What is expected >>
Print the data exactly as written, but leave out each picture.

---

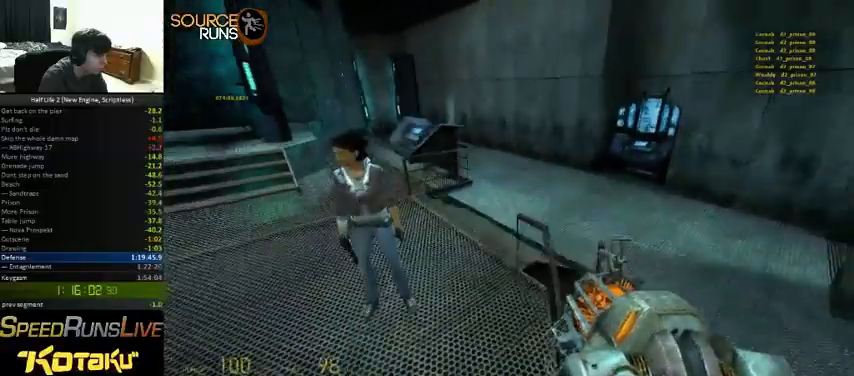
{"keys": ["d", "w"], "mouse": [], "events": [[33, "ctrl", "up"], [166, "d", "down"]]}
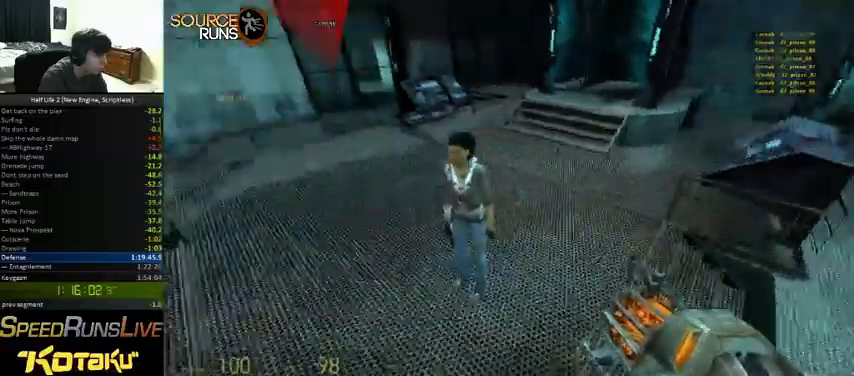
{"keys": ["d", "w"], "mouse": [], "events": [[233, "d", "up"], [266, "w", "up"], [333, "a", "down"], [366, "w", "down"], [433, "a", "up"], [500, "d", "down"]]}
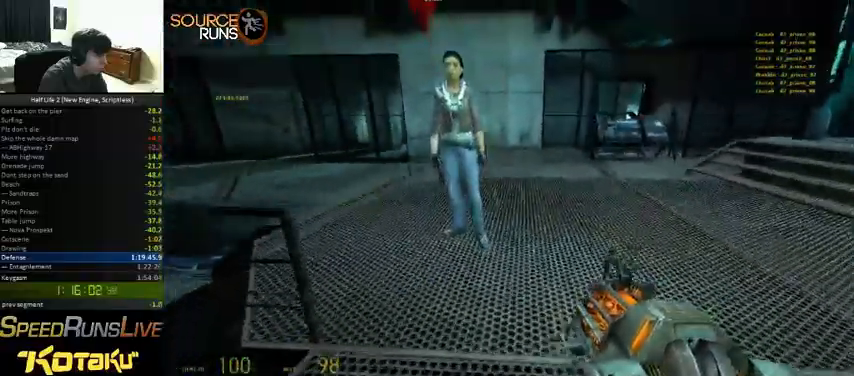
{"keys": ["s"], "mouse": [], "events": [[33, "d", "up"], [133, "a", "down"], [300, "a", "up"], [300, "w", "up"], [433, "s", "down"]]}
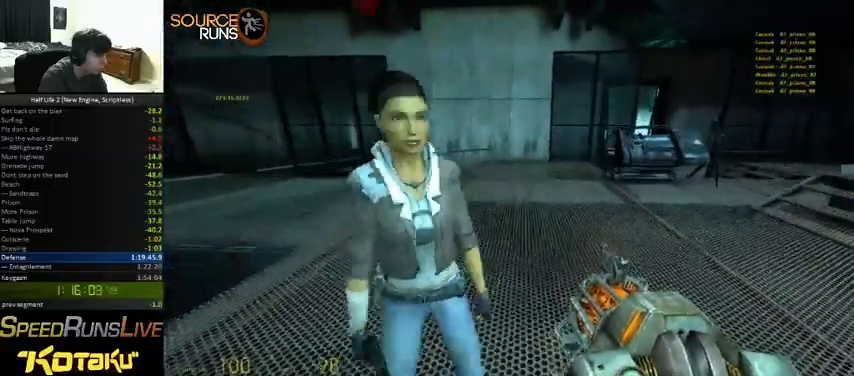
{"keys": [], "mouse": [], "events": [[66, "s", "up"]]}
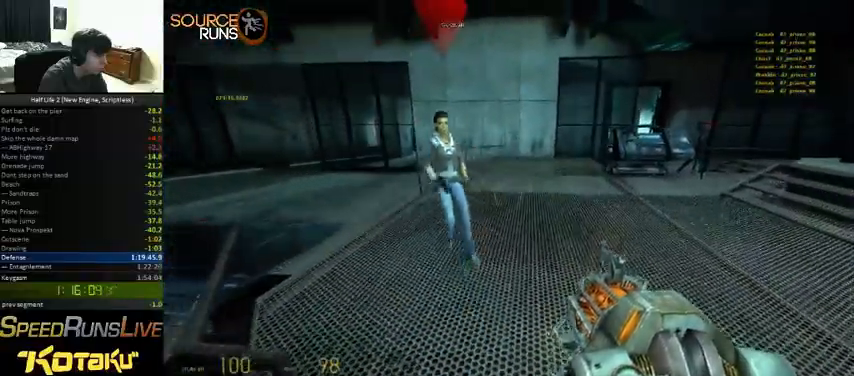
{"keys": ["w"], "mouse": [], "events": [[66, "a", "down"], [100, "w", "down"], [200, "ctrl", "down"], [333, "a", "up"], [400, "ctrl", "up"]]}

---

Answer below >>
{"keys": ["d", "w"], "mouse": [], "events": [[33, "ctrl", "up"], [166, "d", "down"]]}
{"keys": ["d", "w"], "mouse": [], "events": [[233, "d", "up"], [266, "w", "up"], [333, "a", "down"], [366, "w", "down"], [433, "a", "up"], [500, "d", "down"]]}
{"keys": ["s"], "mouse": [], "events": [[33, "d", "up"], [133, "a", "down"], [300, "a", "up"], [300, "w", "up"], [433, "s", "down"]]}
{"keys": [], "mouse": [], "events": [[66, "s", "up"]]}
{"keys": ["w"], "mouse": [], "events": [[66, "a", "down"], [100, "w", "down"], [200, "ctrl", "down"], [333, "a", "up"], [400, "ctrl", "up"]]}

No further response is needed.